No other spacecraft will traverse this same region of space as New Horizons for decades. In the U.S. an effort led by McNutt called Interstellar Probe is currently being considered as a potential future project, but a decision by the National Academies’ Solar and Space Physics Decadal Survey is not expected until December 2024. While there have been no major updates to the project since the team published its proposal last year, there has been one major development, namely the successful first launch of the Space Launch System (SLS), earmarked as a potential launch vehicle for this ambitious mission. McNutt says his team has also spoken with other companies about possible alternative large rockets that could launch the mission, such as SpaceX’s Starship, which is expected to conduct its first orbital test flight by 2023. “We’re talking to them,” McNutt says. A separate interstellar mission from China, Interstellar Express, also appears to still be on track to launch later this decade.

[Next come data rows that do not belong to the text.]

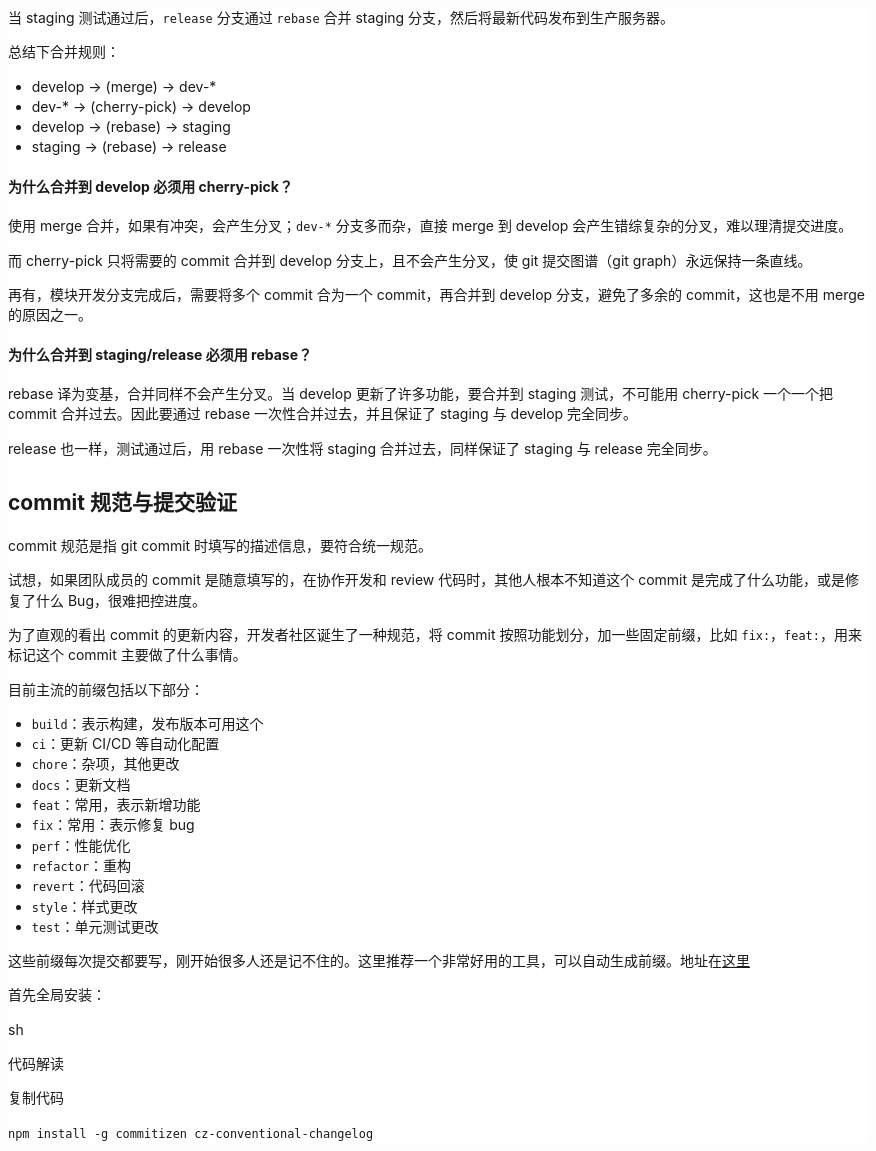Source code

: 当 staging 测试通过后，`release` 分支通过 `rebase` 合并 staging 分支，然后将最新代码发布到生产服务器。

总结下合并规则：

*   develop -> (merge) -> dev-\*
*   dev-\* -> (cherry-pick) -> develop
*   develop -> (rebase) -> staging
*   staging -> (rebase) -> release

#### 为什么合并到 develop 必须用 cherry-pick？

使用 merge 合并，如果有冲突，会产生分叉；`dev-*` 分支多而杂，直接 merge 到 develop 会产生错综复杂的分叉，难以理清提交进度。

而 cherry-pick 只将需要的 commit 合并到 develop 分支上，且不会产生分叉，使 git 提交图谱（git graph）永远保持一条直线。

再有，模块开发分支完成后，需要将多个 commit 合为一个 commit，再合并到 develop 分支，避免了多余的 commit，这也是不用 merge 的原因之一。

#### 为什么合并到 staging/release 必须用 rebase？

rebase 译为变基，合并同样不会产生分叉。当 develop 更新了许多功能，要合并到 staging 测试，不可能用 cherry-pick 一个一个把 commit 合并过去。因此要通过 rebase 一次性合并过去，并且保证了 staging 与 develop 完全同步。

release 也一样，测试通过后，用 rebase 一次性将 staging 合并过去，同样保证了 staging 与 release 完全同步。

commit 规范与提交验证
--------------

commit 规范是指 git commit 时填写的描述信息，要符合统一规范。

试想，如果团队成员的 commit 是随意填写的，在协作开发和 review 代码时，其他人根本不知道这个 commit 是完成了什么功能，或是修复了什么 Bug，很难把控进度。

为了直观的看出 commit 的更新内容，开发者社区诞生了一种规范，将 commit 按照功能划分，加一些固定前缀，比如 `fix:`，`feat:`，用来标记这个 commit 主要做了什么事情。

目前主流的前缀包括以下部分：

*   `build`：表示构建，发布版本可用这个
*   `ci`：更新 CI/CD 等自动化配置
*   `chore`：杂项，其他更改
*   `docs`：更新文档
*   `feat`：常用，表示新增功能
*   `fix`：常用：表示修复 bug
*   `perf`：性能优化
*   `refactor`：重构
*   `revert`：代码回滚
*   `style`：样式更改
*   `test`：单元测试更改

这些前缀每次提交都要写，刚开始很多人还是记不住的。这里推荐一个非常好用的工具，可以自动生成前缀。地址在[这里](https://link.juejin.cn?target=https%3A%2F%2Fgithub.com%2Fcommitizen%2Fcz-conventional-changelog "https://github.com/commitizen/cz-conventional-changelog")

首先全局安装：

sh

 代码解读

复制代码

`npm install -g commitizen cz-conventional-changelog`
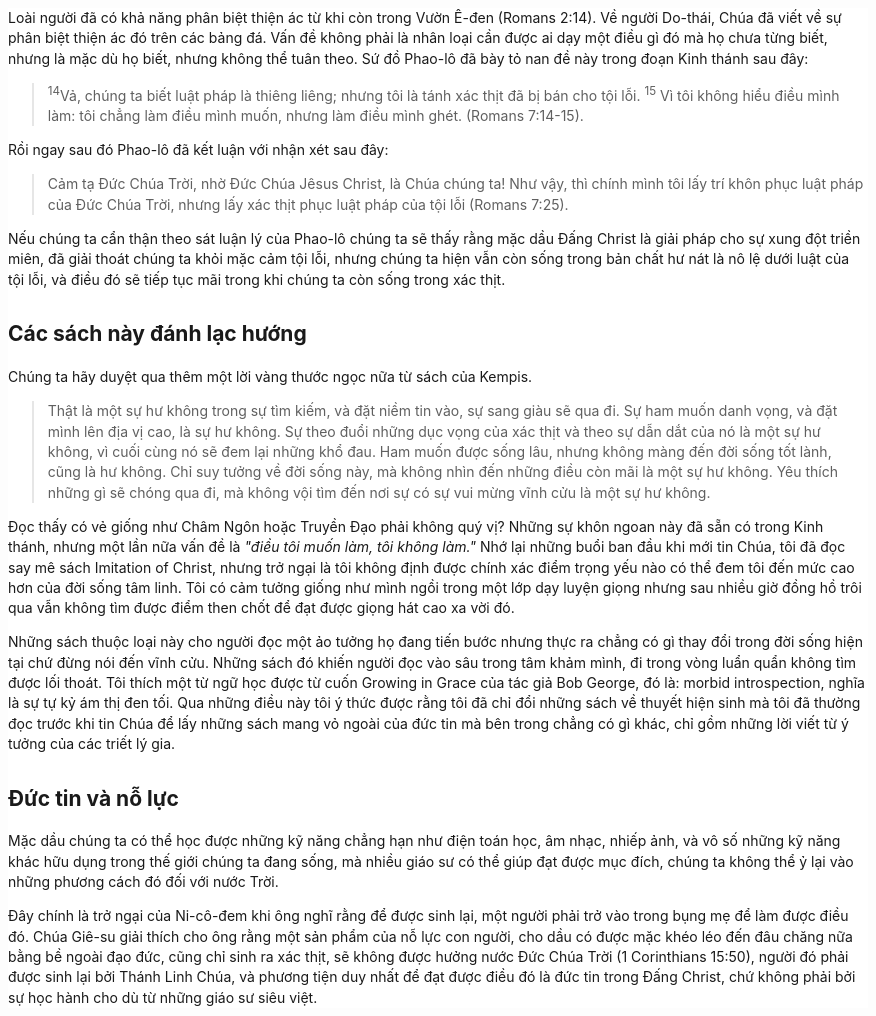 Loài người đã có khả năng phân biệt thiện ác từ khi còn trong Vườn Ê-đen (Romans 2:14). Về người Do-thái, Chúa đã viết về sự phân biệt thiện ác đó trên các bảng đá. Vấn đề không phải là nhân loại cần được ai dạy một điều gì đó mà họ chưa từng biết, nhưng là mặc dù họ biết, nhưng không thể tuân theo. Sứ đồ Phao-lô đã bày tỏ nan đề này trong đoạn Kinh thánh sau đây:

> <sup>14</sup>Vả, chúng ta biết luật pháp là thiêng liêng; nhưng tôi là tánh xác thịt đã bị bán cho tội lỗi. <sup>15</sup> Vì tôi không hiểu điều mình làm: tôi chẳng làm điều mình muốn, nhưng làm điều mình ghét. (Romans 7:14-15).

Rồi ngay sau đó Phao-lô đã kết luận với nhận xét sau đây:

> Cảm tạ Đức Chúa Trời, nhờ Đức Chúa Jêsus Christ, là Chúa chúng ta! Như vậy, thì chính mình tôi lấy trí khôn phục luật pháp của Đức Chúa Trời, nhưng lấy xác thịt phục luật pháp của tội lỗi (Romans 7:25).

Nếu chúng ta cẩn thận theo sát luận lý của Phao-lô chúng ta sẽ thấy rằng mặc dầu Đấng Christ là giải pháp cho sự xung đột triền miên, đã giải thoát chúng ta khỏi mặc cảm tội lỗi, nhưng chúng ta hiện vẫn còn sống trong bản chất hư nát là nô lệ dưới luật của tội lỗi, và điều đó sẽ tiếp tục mãi trong khi chúng ta còn sống trong xác thịt.

## Các sách này đánh lạc hướng

Chúng ta hãy duyệt qua thêm một lời vàng thước ngọc nữa từ sách của Kempis.

> Thật là một sự hư không trong sự tìm kiếm, và đặt niềm tin vào, sự sang giàu sẽ qua đi. Sự ham muốn danh vọng, và đặt mình lên địa vị cao, là sự hư không. Sự theo đuổi những dục vọng của xác thịt và theo sự dẫn dắt của nó là một sự hư không, vì cuối cùng nó sẽ đem lại những khổ đau. Ham muốn được sống lâu, nhưng không màng đến đời sống tốt lành, cũng là hư không. Chỉ suy tưởng về đời sống này, mà không nhìn đến những điều còn mãi là một sự hư không. Yêu thích những gì sẽ chóng qua đi, mà không vội tìm đến nơi sự có sự vui mừng vĩnh cửu là một sự hư không.

Đọc thấy có vẻ giống như Châm Ngôn hoặc Truyền Đạo phải không quý vị? Những sự khôn ngoan này đã sẵn có trong Kinh thánh, nhưng một lần nữa vấn đề là <em>"điều tôi muốn làm, tôi không làm."</em> Nhớ lại những buổi ban đầu khi mới tin Chúa, tôi đã đọc say mê sách Imitation of Christ, nhưng trở ngại là tôi không định được chính xác điểm trọng yếu nào có thể đem tôi đến mức cao hơn của đời sống tâm linh. Tôi có cảm tưởng giống như mình ngồi trong một lớp dạy luyện giọng nhưng sau nhiều giờ đồng hồ trôi qua vẫn không tìm được điểm then chốt để đạt được giọng hát cao xa vời đó.

Những sách thuộc loại này cho người đọc một ảo tưởng họ đang tiến bước nhưng thực ra chẳng có gì thay đổi trong đời sống hiện tại chứ đừng nói đến vĩnh cửu. Những sách đó khiến người đọc vào sâu trong tâm khảm mình, đi trong vòng luẩn quẩn không tìm được lối thoát. Tôi thích một từ ngữ học được từ cuốn Growing in Grace của tác giả Bob George, đó là: morbid introspection, nghĩa là sự tự kỷ ám thị đen tối. Qua những điều này tôi ý thức được rằng tôi đã chỉ đổi những sách về thuyết hiện sinh mà tôi đã thường đọc trước khi tin Chúa để lấy những sách mang vỏ ngoài của đức tin mà bên trong chẳng có gì khác, chỉ gồm những lời viết từ ý tưởng của các triết lý gia.

## Đức tin và nỗ lực

Mặc dầu chúng ta có thể học được những kỹ năng chẳng hạn như điện toán học, âm nhạc, nhiếp ảnh, và vô số những kỹ năng khác hữu dụng trong thế giới chúng ta đang sống, mà nhiều giáo sư có thể giúp đạt được mục đích, chúng ta không thể ỷ lại vào những phương cách đó đối với nước Trời.

Đây chính là trở ngại của Ni-cô-đem khi ông nghĩ rằng để được sinh lại, một người phải trở vào trong bụng mẹ để làm được điều đó. Chúa Giê-su giải thích cho ông rằng một sản phẩm của nỗ lực con người, cho dầu có được mặc khéo léo đến đâu chăng nữa bằng bề ngoài đạo đức, cũng chỉ sinh ra xác thịt, sẽ không được hưởng nước Đức Chúa Trời (1 Corinthians 15:50), người đó phải được sinh lại bởi Thánh Linh Chúa, và phương tiện duy nhất để đạt được điều đó là đức tin trong Đấng Christ, chứ không phải bởi sự học hành cho dù từ những giáo sư siêu việt.
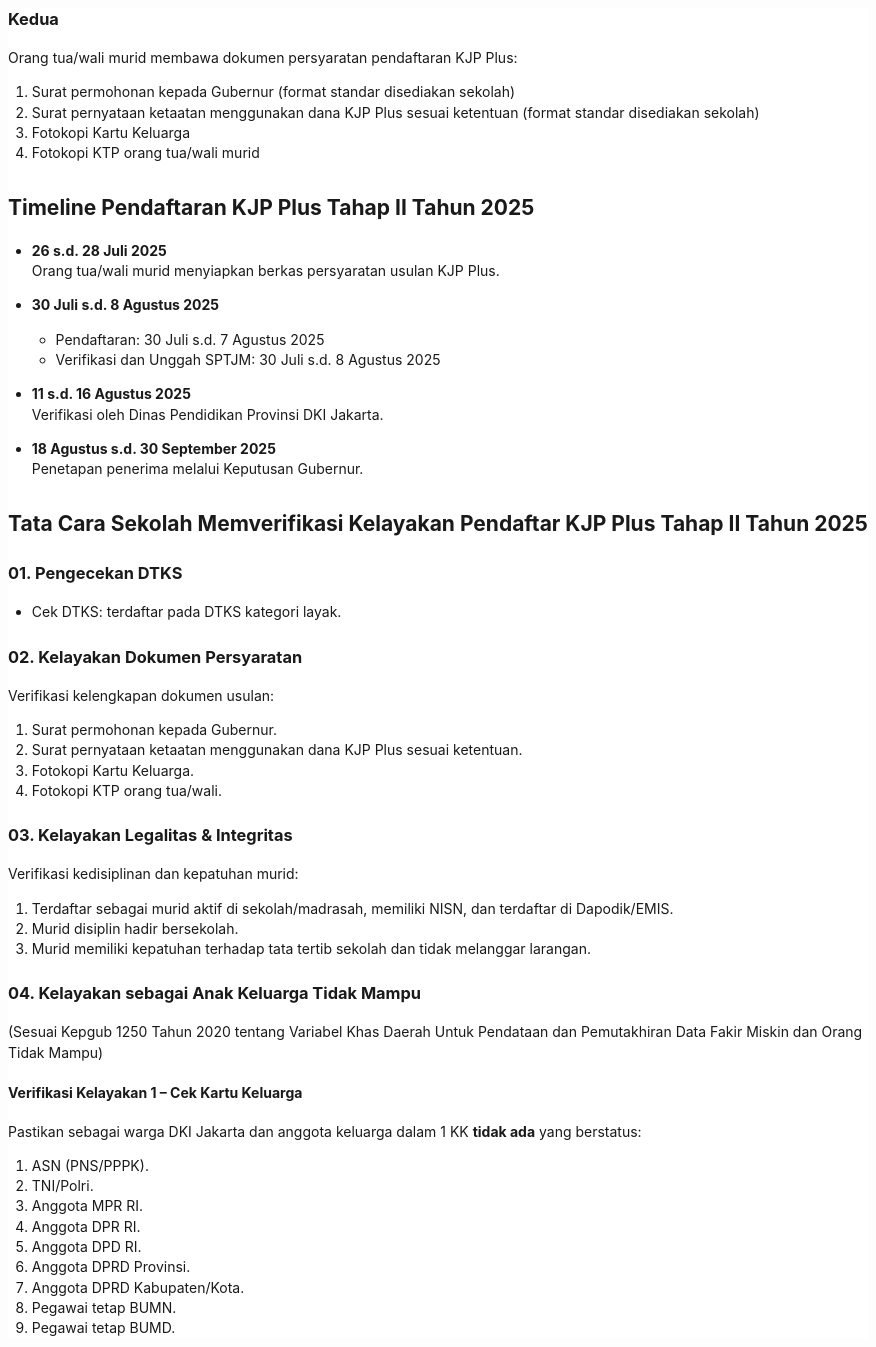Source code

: ### Kedua 

Orang tua/wali murid membawa dokumen persyaratan pendaftaran KJP Plus: 
1. Surat permohonan kepada Gubernur (format standar disediakan sekolah)
2. Surat pernyataan ketaatan menggunakan dana KJP Plus sesuai ketentuan (format standar disediakan sekolah)
3. Fotokopi Kartu Keluarga
4. Fotokopi KTP orang tua/wali murid

## Timeline Pendaftaran KJP Plus Tahap II Tahun 2025

- **26 s.d. 28 Juli 2025**  
  Orang tua/wali murid menyiapkan berkas persyaratan usulan KJP Plus.

- **30 Juli s.d. 8 Agustus 2025**  
  - Pendaftaran: 30 Juli s.d. 7 Agustus 2025  
  - Verifikasi dan Unggah SPTJM: 30 Juli s.d. 8 Agustus 2025  

- **11 s.d. 16 Agustus 2025**  
  Verifikasi oleh Dinas Pendidikan Provinsi DKI Jakarta.

- **18 Agustus s.d. 30 September 2025**  
  Penetapan penerima melalui Keputusan Gubernur.

## Tata Cara Sekolah Memverifikasi Kelayakan Pendaftar KJP Plus Tahap II Tahun 2025

### 01. Pengecekan DTKS
- Cek DTKS: terdaftar pada DTKS kategori layak.

### 02. Kelayakan Dokumen Persyaratan
Verifikasi kelengkapan dokumen usulan:
1. Surat permohonan kepada Gubernur.  
2. Surat pernyataan ketaatan menggunakan dana KJP Plus sesuai ketentuan.  
3. Fotokopi Kartu Keluarga.  
4. Fotokopi KTP orang tua/wali.  

### 03. Kelayakan Legalitas & Integritas
Verifikasi kedisiplinan dan kepatuhan murid:  
1. Terdaftar sebagai murid aktif di sekolah/madrasah, memiliki NISN, dan terdaftar di Dapodik/EMIS.  
2. Murid disiplin hadir bersekolah.  
3. Murid memiliki kepatuhan terhadap tata tertib sekolah dan tidak melanggar larangan.  

### 04. Kelayakan sebagai Anak Keluarga Tidak Mampu
(Sesuai Kepgub 1250 Tahun 2020 tentang Variabel Khas Daerah Untuk Pendataan dan Pemutakhiran Data Fakir Miskin dan Orang Tidak Mampu)

#### Verifikasi Kelayakan 1 – Cek Kartu Keluarga
Pastikan sebagai warga DKI Jakarta dan anggota keluarga dalam 1 KK **tidak ada** yang berstatus:  
1. ASN (PNS/PPPK).  
2. TNI/Polri.  
3. Anggota MPR RI.  
4. Anggota DPR RI.  
5. Anggota DPD RI.  
6. Anggota DPRD Provinsi.  
7. Anggota DPRD Kabupaten/Kota.  
8. Pegawai tetap BUMN.  
9. Pegawai tetap BUMD.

For now, New Horizons is the only spacecraft barrelling towards the edge of the solar system, and it has two possible futures ahead of it. One is an interdisciplinary study of the outer solar system in a manner that will be unmatched for years to come. “We are going through the outer heliosphere where Voyager went but with vastly better instrumentation,” says Stern. “Our particle instruments are much more sensitive. We have a dust detector. And our ultraviolet spectrometer is being used to study the distribution of neutral hydrogen gas. Voyager just didn’t have the technology to do that.” The other is a diversion towards an as-yet undiscovered asteroid or comet lurking in the outer Kuiper Belt, an alluring but increasingly challenging possibility. “We don’t know how far the Kuiper Belt really extends,” Stern says. “We’re pulling out all the stops. If there’s something out there to get to, we will find it.”